How CRISPR Transforms Modern Drug Discovery

While the transition away from in vitro and immortalized cell assay systems has been underway over the last decade, the pace increased with the advent of easily manipulated stem cells to create fit-for-purpose biochemical and high content, high throughput screens. The principal accelerator here has been CRISPR editing to provide organotypic and disease specific models, including direct application of patient-sourced cells and assembled organoids (disease and control) as platforms for drug SAR and efficacy testing.

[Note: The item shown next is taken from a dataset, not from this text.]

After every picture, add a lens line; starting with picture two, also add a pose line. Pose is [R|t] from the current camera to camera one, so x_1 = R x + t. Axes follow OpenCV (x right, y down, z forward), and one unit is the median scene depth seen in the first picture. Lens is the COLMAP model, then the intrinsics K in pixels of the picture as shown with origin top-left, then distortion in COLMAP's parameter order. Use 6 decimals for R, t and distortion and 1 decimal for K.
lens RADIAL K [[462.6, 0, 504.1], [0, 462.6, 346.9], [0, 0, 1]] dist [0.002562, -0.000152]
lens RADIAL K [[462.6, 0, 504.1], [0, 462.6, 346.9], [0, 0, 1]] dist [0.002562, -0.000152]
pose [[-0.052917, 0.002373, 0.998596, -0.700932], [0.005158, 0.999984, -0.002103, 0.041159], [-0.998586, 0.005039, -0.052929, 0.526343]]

As Andrew Bassett  from the Wellcome puts the matter: "such cells can be generated in sufficient numbers to be able to perform whole genome genetic screens to identify molecular and cellular mechanisms of disease and therapeutic targets, and also for high throughput drug screening to identify compounds that may be able to revert the disease phenotype. Differences between patient-derived and control cells can be used to identify potential therapeutic targets or agents." (Ref. 1). A compelling example in an underserved area of research lies in the development of CRISPR driven new assays for glioblastoma (Ref. 2).

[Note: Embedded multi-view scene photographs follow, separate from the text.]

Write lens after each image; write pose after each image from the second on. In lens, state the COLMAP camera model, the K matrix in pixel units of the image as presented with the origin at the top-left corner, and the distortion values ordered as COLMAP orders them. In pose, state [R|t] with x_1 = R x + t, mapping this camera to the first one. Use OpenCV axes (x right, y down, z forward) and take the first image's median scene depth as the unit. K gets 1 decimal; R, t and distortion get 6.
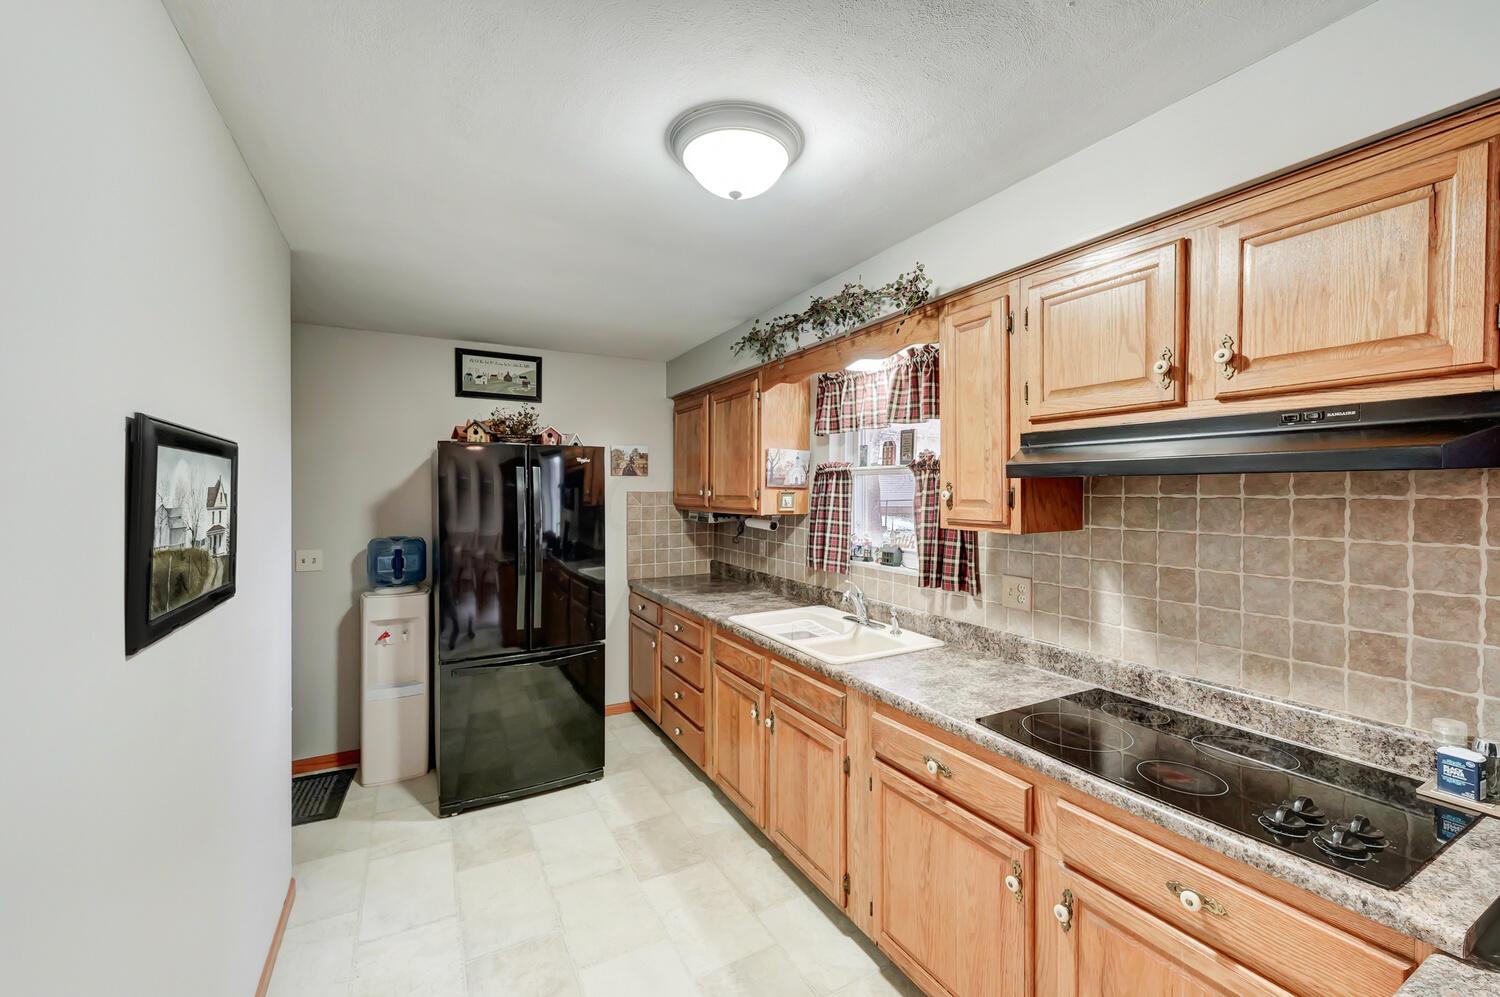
lens RADIAL K [[602.7, 0, 748.8], [0, 602.7, 496.1], [0, 0, 1]] dist [0.015483, -0.006335]
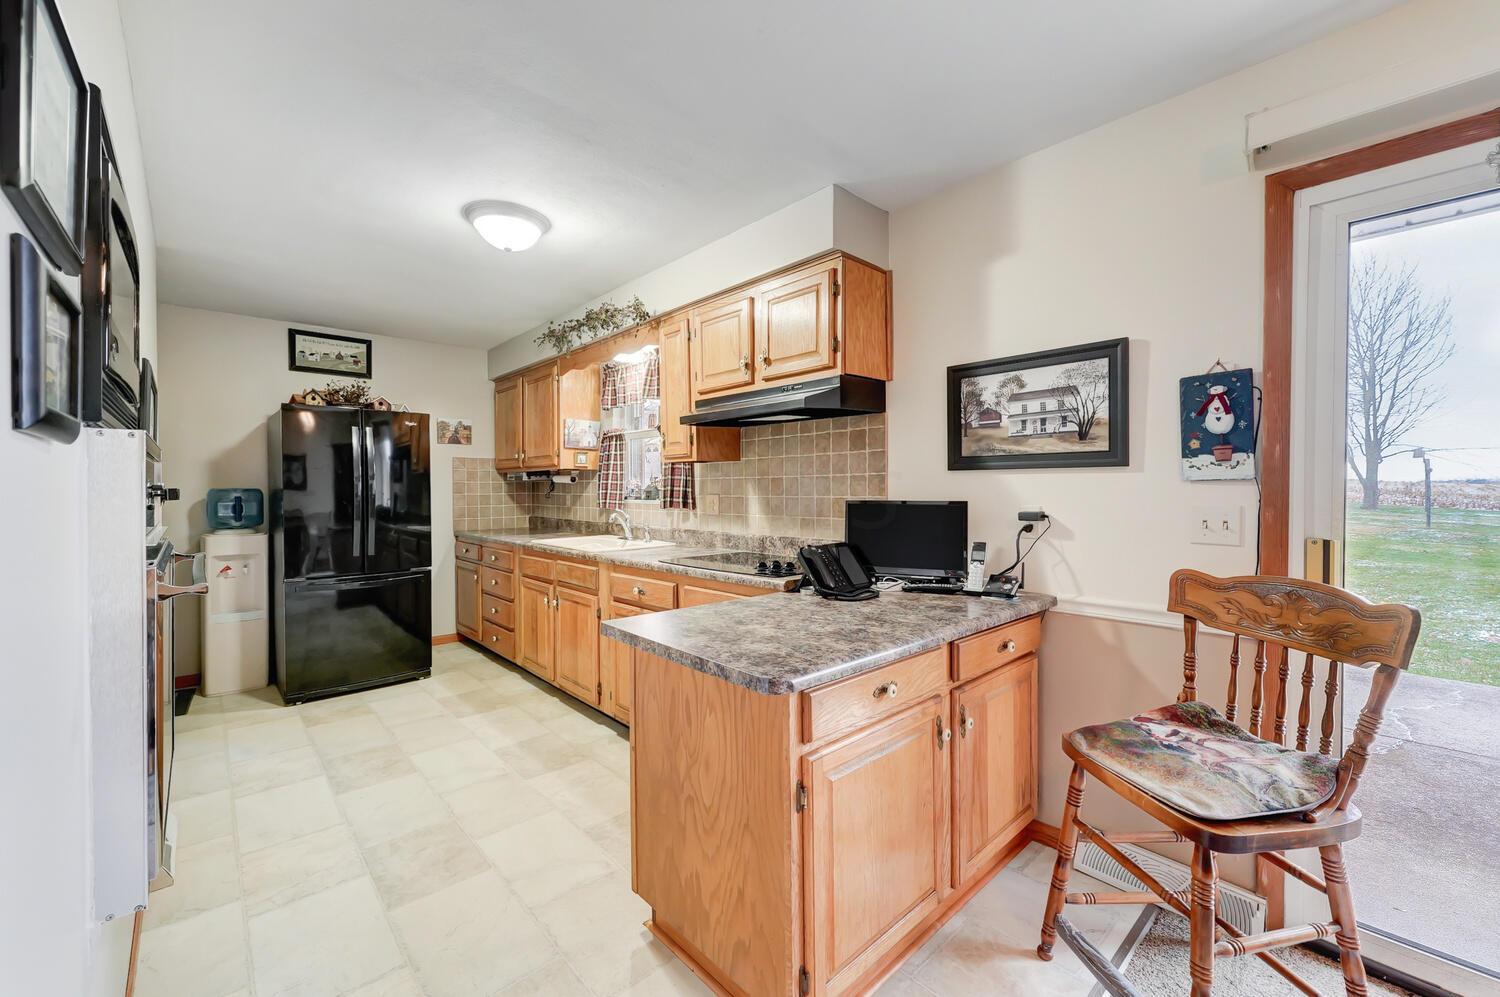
lens RADIAL K [[602.7, 0, 748.8], [0, 602.7, 496.1], [0, 0, 1]] dist [0.015483, -0.006335]
pose [[0.972029, -0.007163, 0.234751, 0.116629], [0.006978, 0.999974, 0.001615, 0.096721], [-0.234757, 0.000068, 0.972054, -0.404724]]
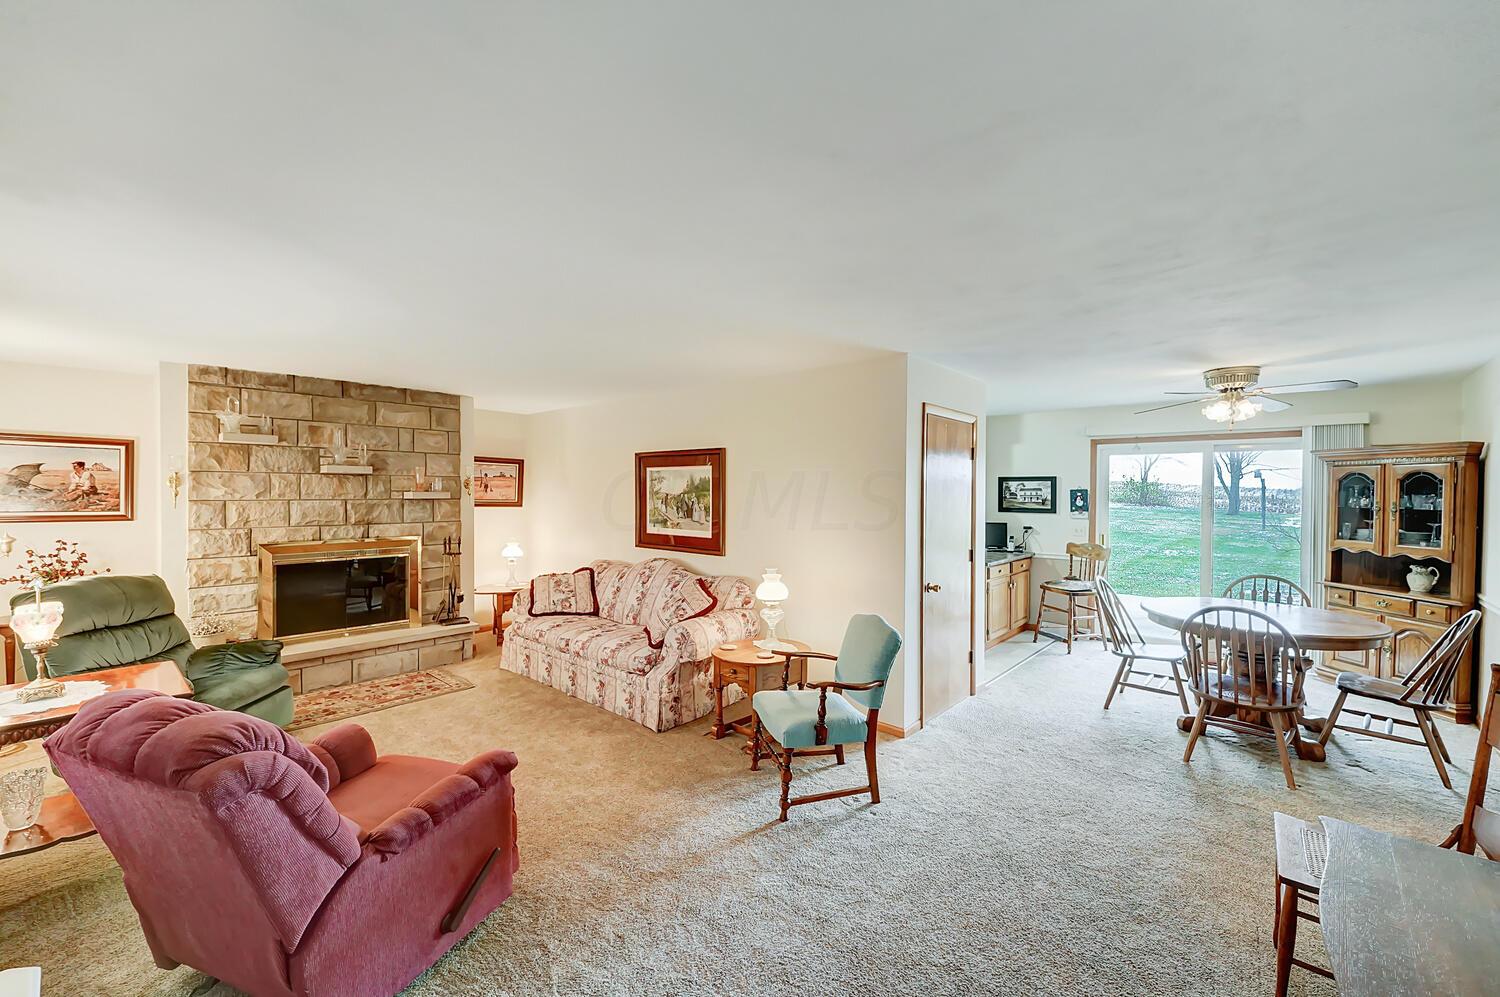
lens RADIAL K [[602.7, 0, 748.8], [0, 602.7, 496.1], [0, 0, 1]] dist [0.015483, -0.006335]
pose [[0.944970, -0.002079, 0.327151, -1.099218], [0.002844, 0.999994, -0.001859, 0.008106], [-0.327146, 0.002687, 0.944970, -1.570281]]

Diving deeper reveals how powerful CRISPR manipulation can be in effectively affording knock-in, through activation (CRISPRa), or knock-out, through interference (CRISPRi), of traits/phenotypes subject to targeting and modulation by candidate drugs (Refs. 3-5 and graphic below taken from Ref. 4). The technology is also extensible to organoids, deriving further informational value from this more physiologically meaningful cell platform (Refs. 6,7).